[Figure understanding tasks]
· · · · · · ·

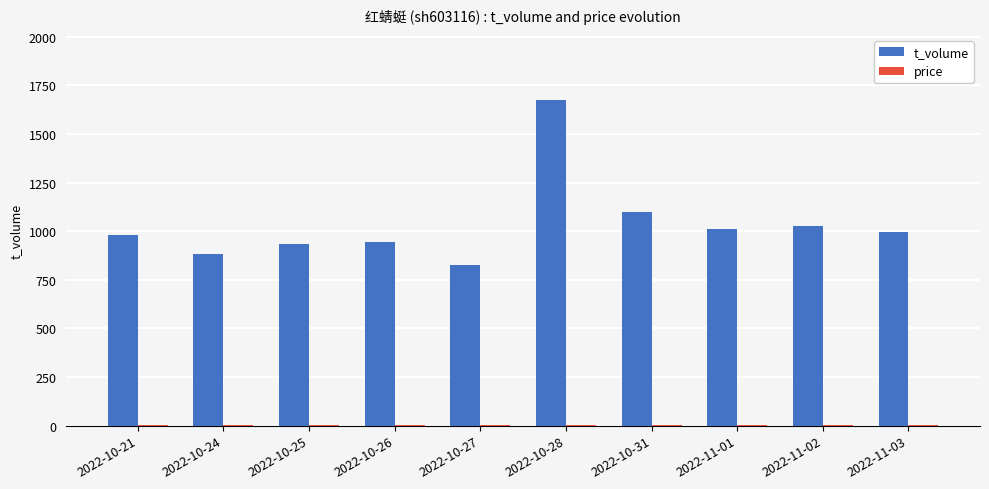

At which category is the sum across all series the highest?

2022-10-28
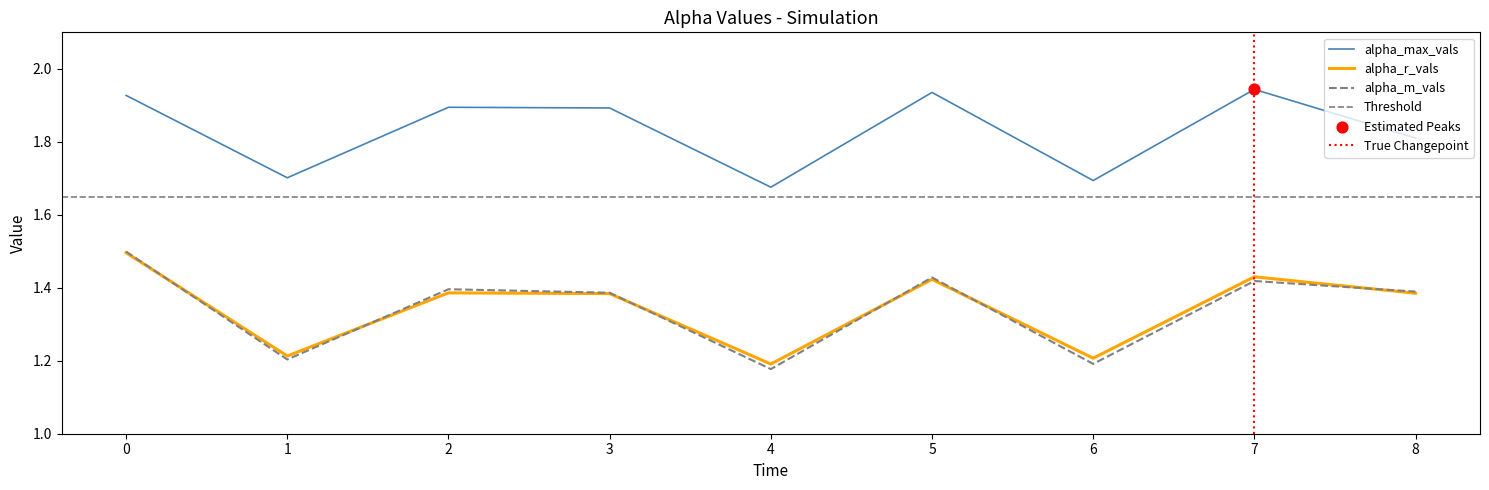

Which series reaches the minimum Y coordinate?

alpha_m_vals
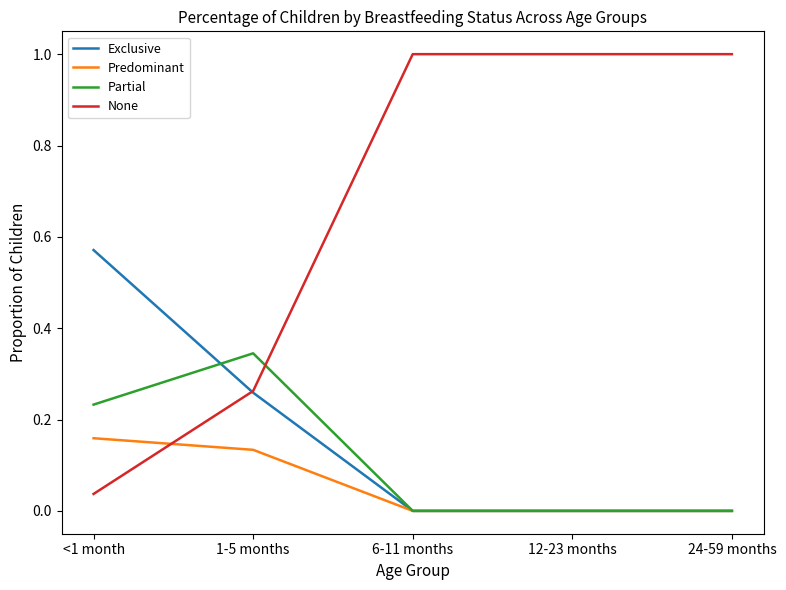

Between 1-5 months and 12-23 months, which series saw the biggest shift?

None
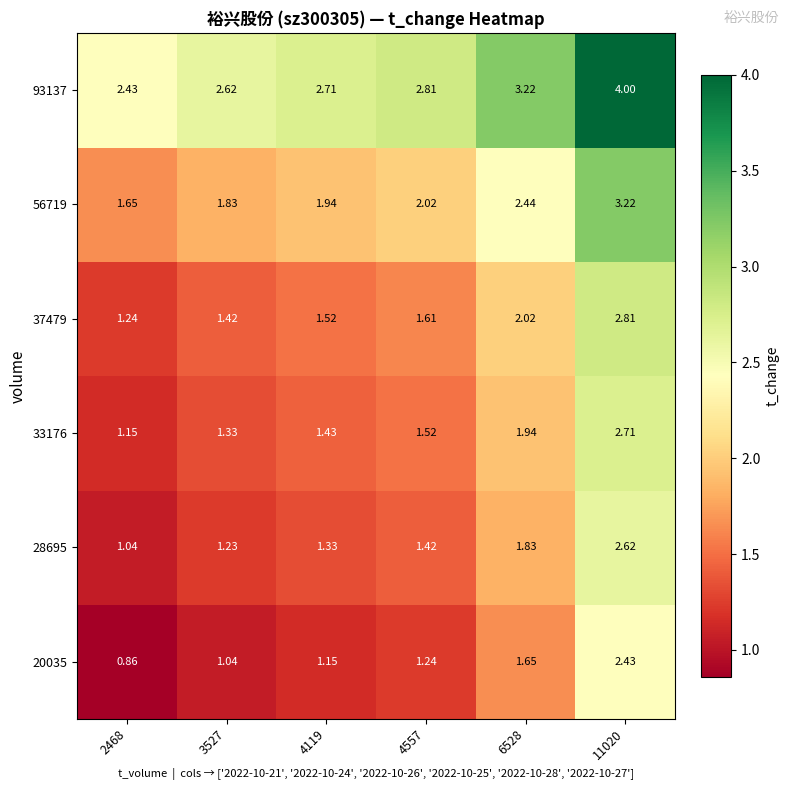

At which category does the chart reach its minimum across all series?

2468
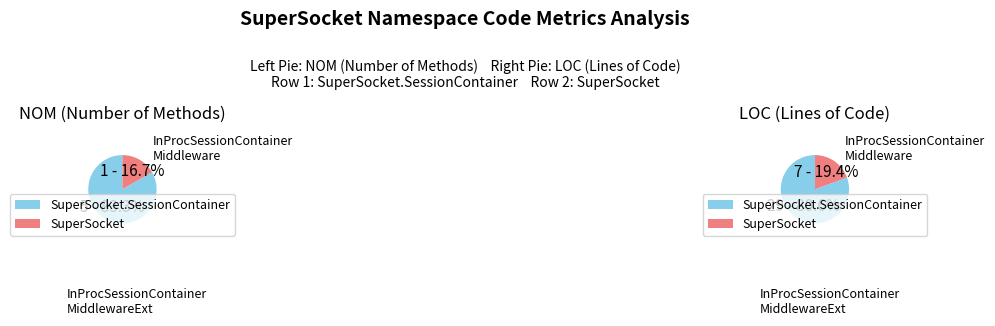

Is there a majority slice in this chart?

Yes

· · · · · · ·

Reproduce the listing above line for line, with the same wording, and leave out the pictures.

**Answer for the task**.
At which category is the sum across all series the highest?

2022-10-28

Which series reaches the minimum Y coordinate?

alpha_m_vals

Between 1-5 months and 12-23 months, which series saw the biggest shift?

None

At which category does the chart reach its minimum across all series?

2468

Is there a majority slice in this chart?

Yes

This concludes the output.